DRV5056 is a ratiometric sensor like DRV5055, but will only respond to positive fields.  It is important to consider the direction of the applied magnetic field with this device.  For the SOT-23 package, a positive field would be considered directed upward from the surface of the PCB to the top of the package. The DRV5056A4/Z4 option has the widest sensing range again allowing for up to +158mT.  

Both DRV5055 and DRV5056 are intended to operate at Vcc = 3.3V or 5V

Thanks,

Scott

Aashik,

The output response is shown here:

In this particular case, we show a positive linear response with a South pole presented to the sensor.  This is with this specific orientation in mind:

The key point here is the direction of the magnetic field vector.  For example, if we placed the North pole beneath the PCB in the case on the left, the vector direction would similarly be upwards and would also be considered a positive field.

When there is no magnetic field present, the device will idle at about 0.6V instead of Vcc/2.  This is the lower end of the linear input range.  You may be able to drive the sensor output somewhat lower with a negative field(downward vector), but this will push the output into saturation. When the input is positive, the output should ramp linearly with the strength of the magnetic field up until the output stage reaches positive saturation.

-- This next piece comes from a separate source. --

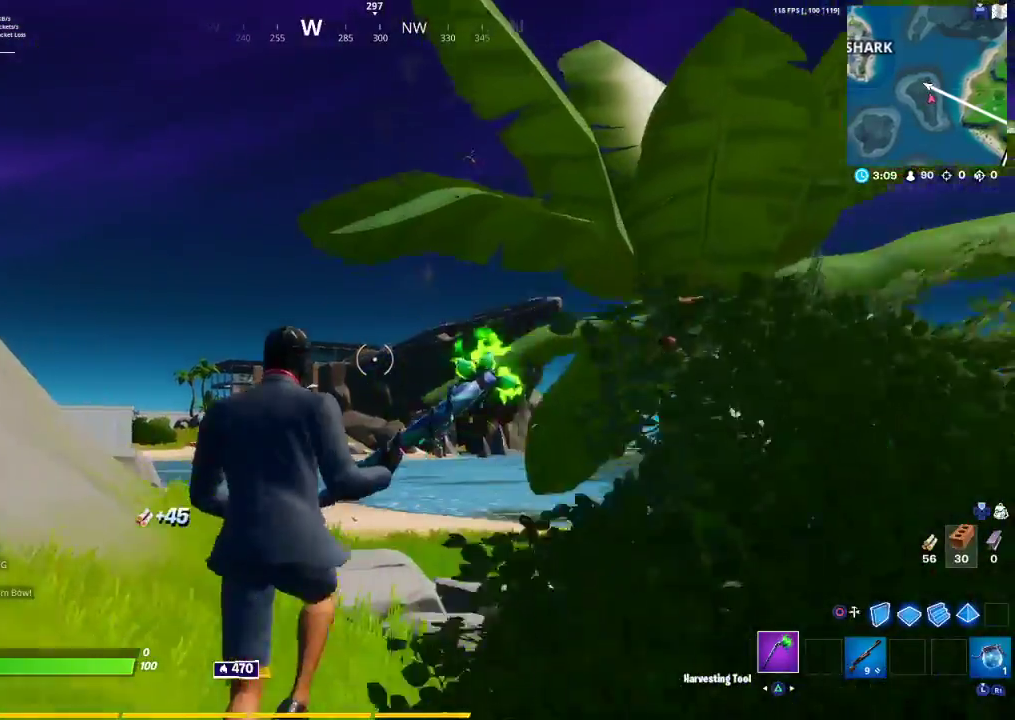
{"buttons": [], "left_stick": "up", "right_stick": "down-right", "events": [[283, "right_stick", "down-right"], [333, "R1", "down"], [400, "R1", "up"]]}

If you consider the drawing of the magnet in the image above, the field vector lines are marked with arrows to indicate the direction of the field.  The field is always emitted from the North pole, and will return into the magnet at the South pole. Many magnet suppliers will mark the N pole with some sort of indicator which can assist in assembly.  It may also be possible to determine North from South quickly by using a marked reference magnet.  Opposite poles will attract, so it can be quickly determined when using a reference.

Thanks,

Scott